A 76-year-old Caucasian man presented to the emergency department with confusion, on a background of several weeks of generalized fatigue with fevers and night sweats. He was noted to have significant cervical and supraclavicular lymphadenopathy, as well as hepatosplenomegaly. Serum LDH level was elevated at 248 U/L. Computed Tomography (CT) scans of chest, abdomen and pelvis revealed extensive axillary, thoracic, retroperitoneal and pelvic lymphadenopathy in addition to previously noted bony lytic lesions.

The patient had a past medical history of IgA lambda multiple myeloma with high-risk cytogenetics, including 17p deletion. He initially presented with mild anemia identified on routine blood work by his family doctor in October 2010. The original investigation involved a negative colonoscopy, and in later investigations, he had serum protein electrophoresis which showed significant IgA monoclonal peak. The patient then underwent a bone marrow aspiration and biopsy, which showed 40 to 50% plasma cell infiltration. The bone marrow flow cytometry identified a 6% plasma cell population that was lambda light chain restricted. FISH identified a P53 mutation, detected in 18.5% of the cells. In December 2010, the patient had noticed quite significant height loss associated with severe thoracic back pain. Skeletal survey identified multiple thoracic and lumbar compression fractures, as well as multiple areas of bony lytic lesions in the pubic rami, innominate bones, proximal femur, and proximal right humerus, as well as diffuse osteopenia.
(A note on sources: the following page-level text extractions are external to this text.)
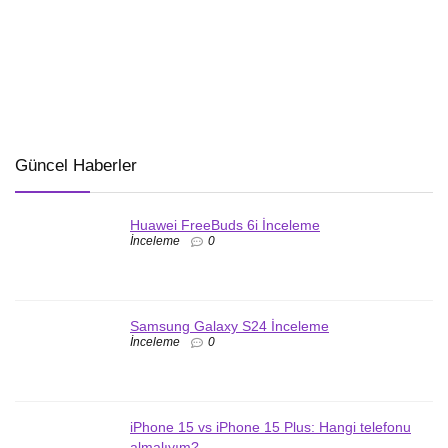
Güncel Haberler
Huawei FreeBuds 6i İnceleme
İnceleme
0
Samsung Galaxy S24 İnceleme
İnceleme
0
iPhone 15 vs iPhone 15 Plus: Hangi telefonu
almalıyım?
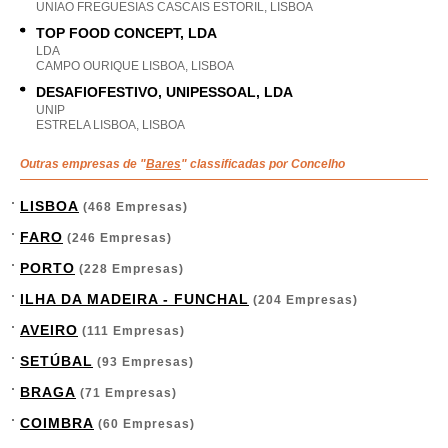
UNIAO FREGUESIAS CASCAIS ESTORIL, LISBOA
TOP FOOD CONCEPT, LDA
LDA
CAMPO OURIQUE LISBOA, LISBOA
DESAFIOFESTIVO, UNIPESSOAL, LDA
UNIP
ESTRELA LISBOA, LISBOA
Outras empresas de "
Bares
" classificadas por Concelho
LISBOA
(468 Empresas)
FARO
(246 Empresas)
PORTO
(228 Empresas)
ILHA DA MADEIRA - FUNCHAL
(204 Empresas)
AVEIRO
(111 Empresas)
SETÚBAL
(93 Empresas)
BRAGA
(71 Empresas)
COIMBRA
(60 Empresas)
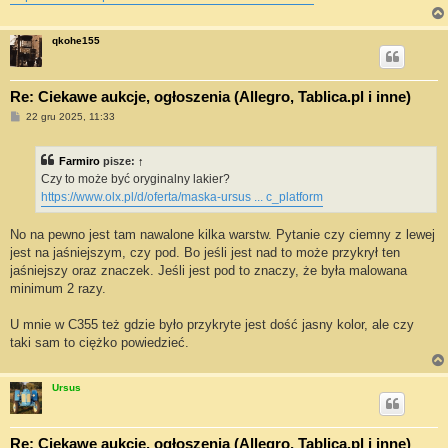
qkohe155
Re: Ciekawe aukcje, ogłoszenia (Allegro, Tablica.pl i inne)
P
22 gru 2025, 11:33
o
s
t
Farmiro
pisze:
↑
Czy to może być oryginalny lakier?
https://www.olx.pl/d/oferta/maska-ursus ... c_platform
No na pewno jest tam nawalone kilka warstw. Pytanie czy ciemny z lewej
jest na jaśniejszym, czy pod. Bo jeśli jest nad to może przykrył ten
jaśniejszy oraz znaczek. Jeśli jest pod to znaczy, że była malowana
minimum 2 razy.
U mnie w C355 też gdzie było przykryte jest dość jasny kolor, ale czy
taki sam to ciężko powiedzieć.
Ursus
Re: Ciekawe aukcje, ogłoszenia (Allegro, Tablica.pl i inne)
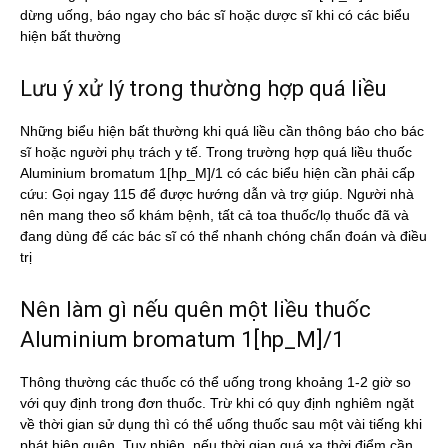
dừng uống, báo ngay cho bác sĩ hoặc dược sĩ khi có các biểu
hiện bất thường
Lưu ý xử lý trong thường hợp quá liều
Những biểu hiện bất thường khi quá liều cần thông báo cho bác
sĩ hoặc người phụ trách y tế. Trong trường hợp quá liều thuốc
Aluminium bromatum 1[hp_M]/1 có các biểu hiện cần phải cấp
cứu: Gọi ngay 115 để được hướng dẫn và trợ giúp. Người nhà
nên mang theo sổ khám bệnh, tất cả toa thuốc/lọ thuốc đã và
đang dùng để các bác sĩ có thể nhanh chóng chẩn đoán và điều
trị
Nên làm gì nếu quên một liều thuốc
Aluminium bromatum 1[hp_M]/1
Thông thường các thuốc có thể uống trong khoảng 1-2 giờ so
với quy định trong đơn thuốc. Trừ khi có quy định nghiêm ngặt
về thời gian sử dụng thì có thể uống thuốc sau một vài tiếng khi
phát hiện quên. Tuy nhiên, nếu thời gian quá xa thời điểm cần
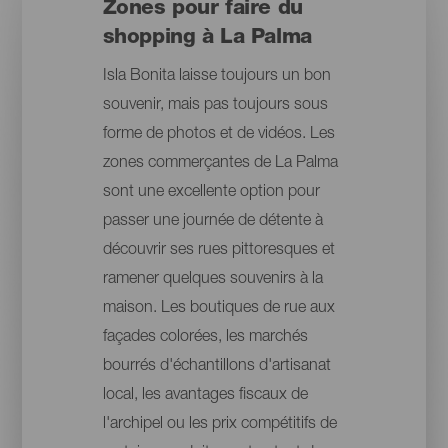
Zones pour faire du
shopping à La Palma
Isla Bonita laisse toujours un bon
souvenir, mais pas toujours sous
forme de photos et de vidéos. Les
zones commerçantes de La Palma
sont une excellente option pour
passer une journée de détente à
découvrir ses rues pittoresques et
ramener quelques souvenirs à la
maison. Les boutiques de rue aux
façades colorées, les marchés
bourrés d'échantillons d'artisanat
local, les avantages fiscaux de
l'archipel ou les prix compétitifs de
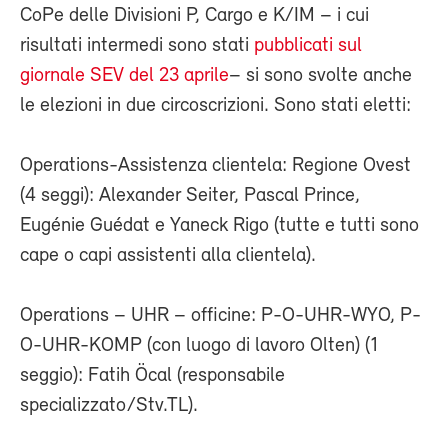
CoPe delle Divisioni P, Cargo e K/IM – i cui
risultati intermedi sono stati
pubblicati sul
giornale SEV del 23 aprile
– si sono svolte anche
le elezioni in due circoscrizioni. Sono stati eletti:
Operations-Assistenza clientela: Regione Ovest
(4 seggi): Alexander Seiter, Pascal Prince,
Eugénie Guédat e Yaneck Rigo (tutte e tutti sono
cape o capi assistenti alla clientela).
Operations – UHR – officine: P-O-UHR-WYO, P-
O-UHR-KOMP (con luogo di lavoro Olten) (1
seggio): Fatih Öcal (responsabile
specializzato/Stv.TL).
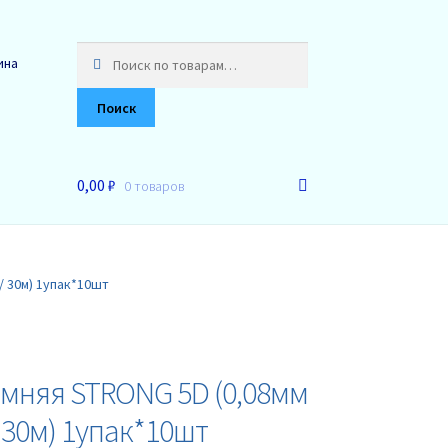
Искать:
ина
Поиск
0,00 ₽
0 товаров
 / 30м) 1упак*10шт
имняя STRONG 5D (0,08мм
 / 30м) 1упак*10шт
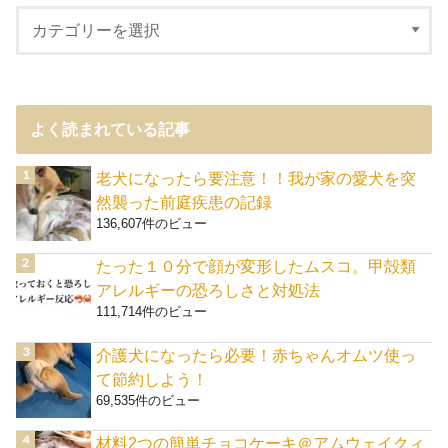
よく読まれている記事
老犬になったら要注意！！我が家の愛犬を突
然襲った前庭疾患の記録
136,607件のビュー
たった１０分で顔が変形したムスコ。甲殻類
アレルギーの恐ろしさと対処法
111,714件のビュー
介護犬になったら必要！赤ちゃんオムツ使っ
て節約しよう！
69,535件のビュー
材料2つの簡単チョコケーキ＠アムウェイクィ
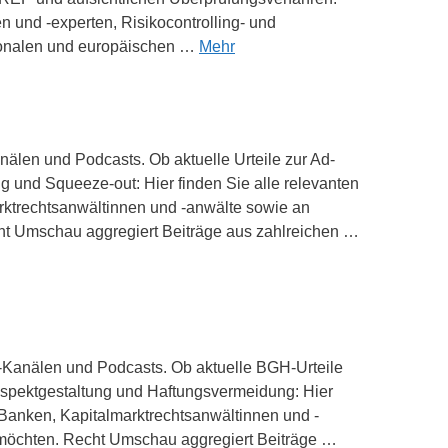
en und -experten, Risikocontrolling- und
ationalen und europäischen …
Mehr
nälen und Podcasts. Ob aktuelle Urteile zur Ad-
g und Squeeze-out: Hier finden Sie alle relevanten
arktrechtsanwältinnen und -anwälte sowie an
echt Umschau aggregiert Beiträge aus zahlreichen …
be-Kanälen und Podcasts. Ob aktuelle BGH-Urteile
ospektgestaltung und Haftungsvermeidung: Hier
e Banken, Kapitalmarktrechtsanwältinnen und -
 möchten. Recht Umschau aggregiert Beiträge …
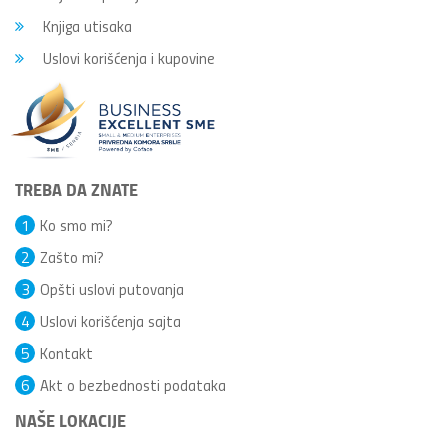
Knjiga utisaka
Uslovi korišćenja i kupovine
TREBA DA ZNATE
1
Ko smo mi?
2
Zašto mi?
3
Opšti uslovi putovanja
4
Uslovi korišćenja sajta
5
Kontakt
6
Akt o bezbednosti podataka
NAŠE LOKACIJE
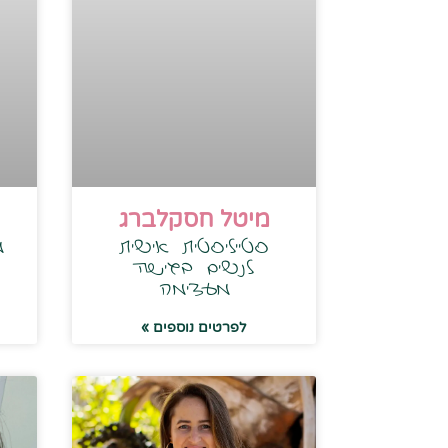
מיטל חסקלברג
סטייליסטית אישית
מ
לנשים בגישה
מעצימה
לפרטים נוספים »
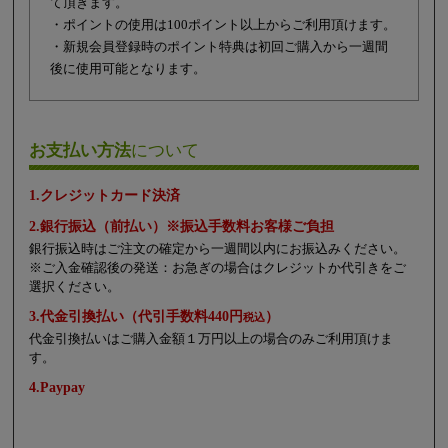
て頂きます。
・ポイントの使用は100ポイント以上からご利用頂けます。
・新規会員登録時のポイント特典は初回ご購入から一週間
後に使用可能となります。
お支払い方法
について
1.クレジットカード決済
2.銀行振込（前払い）※振込手数料お客様ご負担
銀行振込時はご注文の確定から一週間以内にお振込みください。
※ご入金確認後の発送：お急ぎの場合はクレジットか代引きをご
選択ください。
3.代金引換払い（代引手数料440円
）
税込
代金引換払いはご購入金額１万円以上の場合のみご利用頂けま
す。
4.Paypay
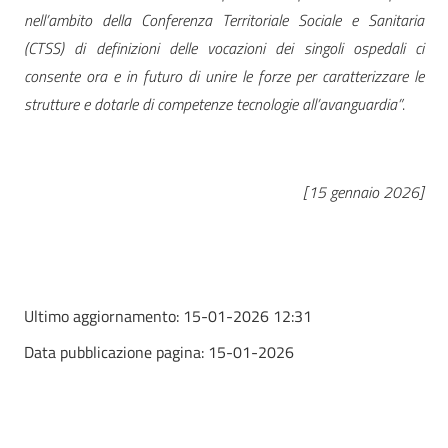
nell’ambito della Conferenza Territoriale Sociale e Sanitaria
(CTSS) di definizioni delle vocazioni dei singoli ospedali ci
consente ora e in futuro di unire le forze per caratterizzare le
strutture e dotarle di competenze tecnologie all’avanguardia”
.
[15 gennaio 2026]
Ultimo aggiornamento:
15-01-2026 12:31
Data pubblicazione pagina:
15-01-2026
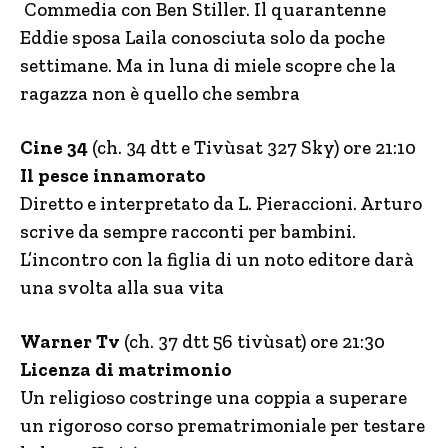
Commedia con Ben Stiller. Il quarantenne
Eddie sposa Laila conosciuta solo da poche
settimane. Ma in luna di miele scopre che la
ragazza non è quello che sembra
Cine 34
(ch. 34 dtt e Tivùsat 327 Sky) ore 21:10
Il pesce innamorato
Diretto e interpretato da L. Pieraccioni. Arturo
scrive da sempre racconti per bambini.
L’incontro con la figlia di un noto editore darà
una svolta alla sua vita
Warner Tv
(ch. 37 dtt 56 tivùsat) ore 21:30
Licenza di matrimonio
Un religioso costringe una coppia a superare
un rigoroso corso prematrimoniale per testare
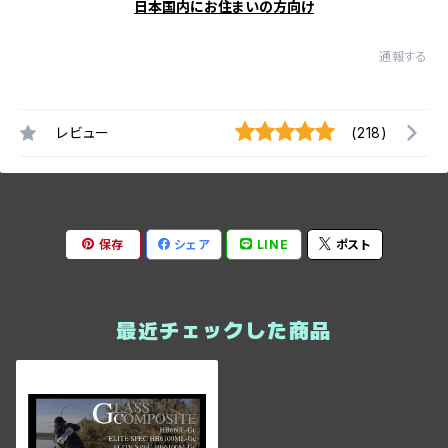
日本国内にお住まいの方向け
通報する
レビュー
(218)
保存
シェア
LINE
ポスト
最近チェックした商品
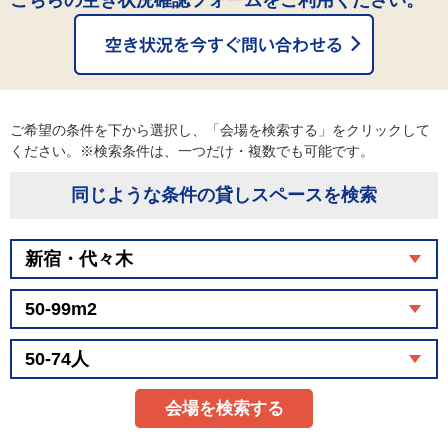
こちらの空き状況確認フォームをご利用ください。
ご希望の条件を下から選択し、「会場を検索する」をクリックして
ください。※検索条件は、一つだけ・複数でも可能です。
同じような条件の貸しスペースを検索
会場を検索する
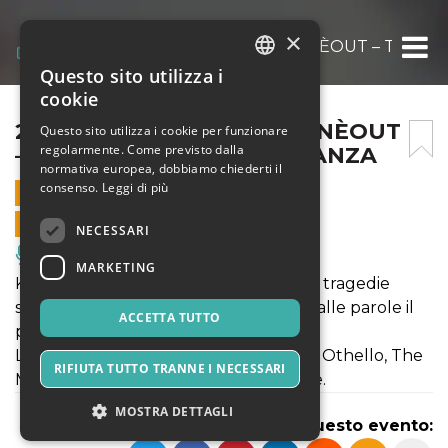
×
24 OTTOBRE – OTELLO – INÈOUT – TEATR
Questo sito utilizza i
ITALIAN
cookie
ENGLISH
24 OTTOBRE – OTELLO – INÈOUT
Questo sito utilizza i cookie per funzionare
regolarmente. Come previsto dalla
– TEATRO DEL PARCO – DANZA
SPANISH
normativa europea, dobbiamo chiederti il
consenso.
Leggi di più
24 OTTOBRE 2024 - 21:00
VENDITE ONLINE TERMINATE
NECESSARI
Musica, Eventi Live, Club
MARKETING
Kinkaleri esplora una delle più famose tragedie
shakespeariane come luogo per dare alle parole il
ACCETTA TUTTO
potere di essere e diventare OtellO.
Liberamente tratto da The Tragedy of Othello, The
RIFIUTA TUTTO TRANNE I NECESSARI
Moor of Venice di William Shakespeare.
MOSTRA DETTAGLI
Condividi questo evento:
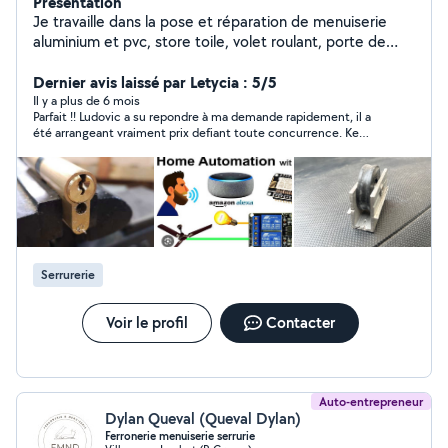
Présentation
Je travaille dans la pose et réparation de menuiserie
aluminium et pvc, store toile, volet roulant, porte de
garage, rideau métallique, ouverture de porte,
changement de serrure et autre quincaillerie, j'ai aussi
Dernier avis laissé par Letycia : 5/5
fait l'aménagement complet d'un fourgon aménagé, je
Il y a plus de 6 mois
Parfait !! Ludovic a su repondre à ma demande rapidement, il a
peux intervenir le soir après mon travail ou entre midi et
été arrangeant vraiment prix defiant toute concurrence. Ke
deux à ma pause du midi, appelez moi ou envoyez moi
travail a été parfaitement exécuté !! Merci beaucoup je referai
un message pour discuter de votre problème et
appel à vous c'est sur...
prenons rendez-vous
Serrurerie
Voir le profil
Contacter
Auto-entrepreneur
Dylan Queval (Queval Dylan)
Ferronerie menuiserie serrurie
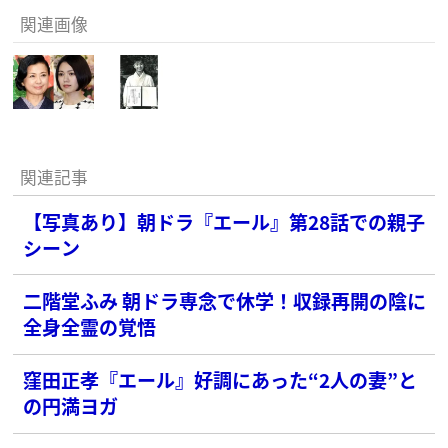
関連画像
関連記事
【写真あり】朝ドラ『エール』第28話での親子
シーン
二階堂ふみ 朝ドラ専念で休学！収録再開の陰に
全身全霊の覚悟
窪田正孝『エール』好調にあった“2人の妻”と
の円満ヨガ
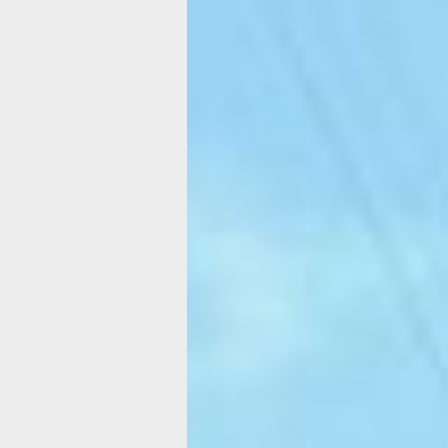
Дворы
в Хабаровско
крае продолж
благоустраив
на федеральн
деньги
Более ста придомовых территорий
отремонтируют в регионе в рамках
нацпрограммы.
Фото:
Екатерина Подпенко
В шесть раз больше дворов отремон
в Хабаровском крае в этом году в р
федеральной субсидии. На дополнит
миллионов рублей, о которых догово
губернатора Дмитрий Демешин
с Министерством развития Дальнего 
в регионе приведут в порядок более 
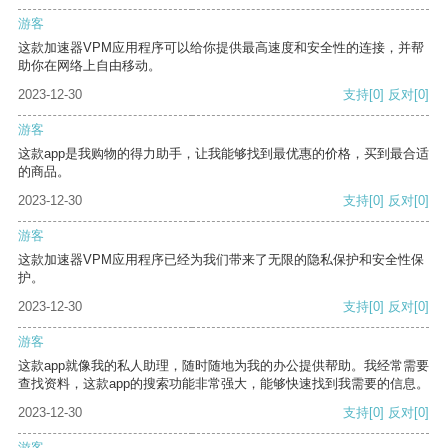
游客
这款加速器VPM应用程序可以给你提供最高速度和安全性的连接，并帮
助你在网络上自由移动。
2023-12-30
支持
[0]
反对
[0]
游客
这款app是我购物的得力助手，让我能够找到最优惠的价格，买到最合适
的商品。
2023-12-30
支持
[0]
反对
[0]
游客
这款加速器VPM应用程序已经为我们带来了无限的隐私保护和安全性保
护。
2023-12-30
支持
[0]
反对
[0]
游客
这款app就像我的私人助理，随时随地为我的办公提供帮助。我经常需要
查找资料，这款app的搜索功能非常强大，能够快速找到我需要的信息。
2023-12-30
支持
[0]
反对
[0]
游客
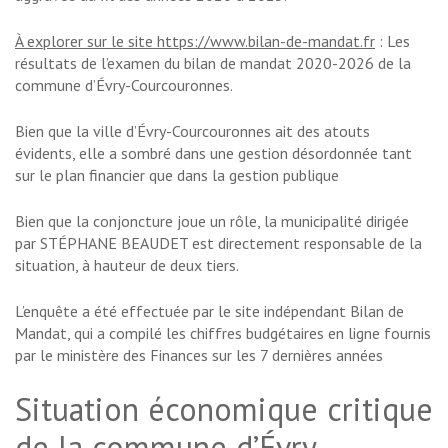
À explorer sur le site https://www.bilan-de-mandat.fr
: Les
résultats de l’examen du bilan de mandat 2020-2026 de la
commune d’Évry-Courcouronnes.
Bien que la ville d’Évry-Courcouronnes ait des atouts
évidents, elle a sombré dans une gestion désordonnée tant
sur le plan financier que dans la gestion publique
Bien que la conjoncture joue un rôle, la municipalité dirigée
par STÉPHANE BEAUDET est directement responsable de la
situation, à hauteur de deux tiers.
L’enquête a été effectuée par le site indépendant Bilan de
Mandat, qui a compilé les chiffres budgétaires en ligne fournis
par le ministère des Finances sur les 7 dernières années
Situation économique critique
de la commune d’Évry-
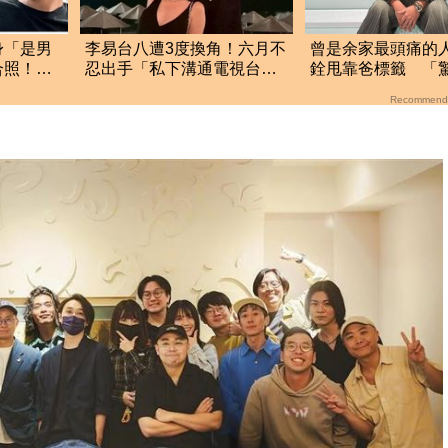
身「是男
李易台八遭3度換角！六月不
曾是余家最頭痛的
合照！坦
忍出手「私下溝通電視台」
銓甩靠爸標籤 「
婚變內幕曝光了
差」曝光
Recommend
He received nine cycles of bortezomib, melphalan and dexamethasone (VMP Lite Chemotherapy) as initial therapy, requiring dose reductions because of neuropathy in the toes, yet attaining near complete response. He showed evidence of biochemical progression in October 2013 as his IgA had increased up to 12.2 with a monoclonal peak measuring at 3.58 g/L and worsening kidney function. He received fifty-two cycles of bortezomib and dexamethasone until November 2016, as a part of a clinical trial and achieved complete hematological response. He was followed up regularly and was doing well until September 2017 when he was found to have elevated lambda light chain levels and creatinine; later in October, he presented to the hospital with confusion.

After admission to hospital, he underwent an open excisional biopsy of a cervical lymph node as well as a bone marrow biopsy. The lymph node (Figures 1D and 1E) was diffusely effaced by a mass-like proliferation of polymorphous lymphocytes, eosinophils, plasma cells, Hodgkin Reed Sternberg-like cells and occasional immunoblasts with proliferation of high endothelial cells toward the periphery. Immunohistochemistry showed the lymphoid infiltrate to be positive for CD3, CD5, CD7, with dominance of CD4 over CD8 expression, and CD10 (Figure 2) and BCL2 negative. There were scattered EBER positive CD20 positive B lymphocytes (Figure 2). The bone marrow biopsy (Figures 1A, 1B and 1C) showed increased cellularity of 60%, with two abnormal population groups noted: (a) a nodular interstitial and paratrabecular lymphoid infiltrate, composed predominantly of small lymphocytes, eosinophils and intermediate sized lymphocytes with atypical angulated nuclei and moderate amount of pale cytoplasm, as well as scattered large atypical lymphoid cells containing irregular nuclei with vesicular chromatin and prominent nucleoli; and (b) few paratrabecular plasma cell aggregates with atypical features, including large, binucleated, dutcher bodies. The plasma cells were less than 10%, CD56 positive and lambda light chain restricted. The diagnosis was peripheral T cell lymphoma, consistent with AITL. There were minor residual clonal plasma cells in the bone marrow.